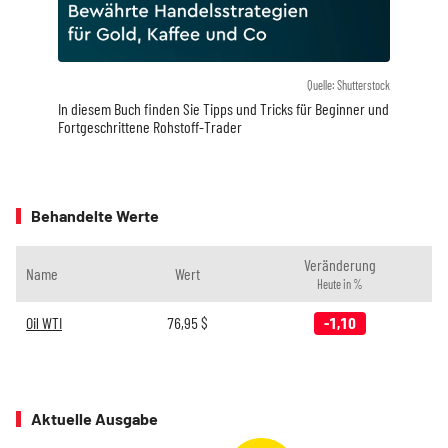
Quelle: Shutterstock
In diesem Buch finden Sie Tipps und Tricks für Beginner und
Fortgeschrittene Rohstoff-Trader
Behandelte Werte
Veränderung
Name
Wert
Heute in %
Oil WTI
76,95
$
-1,10
Aktuelle Ausgabe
··········
## The problem:
Print the listing exactly, minus any pictures.

## Written solution:
Quelle: Shutterstock
In diesem Buch finden Sie Tipps und Tricks für Beginner und
Fortgeschrittene Rohstoff-Trader
Behandelte Werte
Veränderung
Name
Wert
Heute in %
Oil WTI
76,95
$
-1,10
Aktuelle Ausgabe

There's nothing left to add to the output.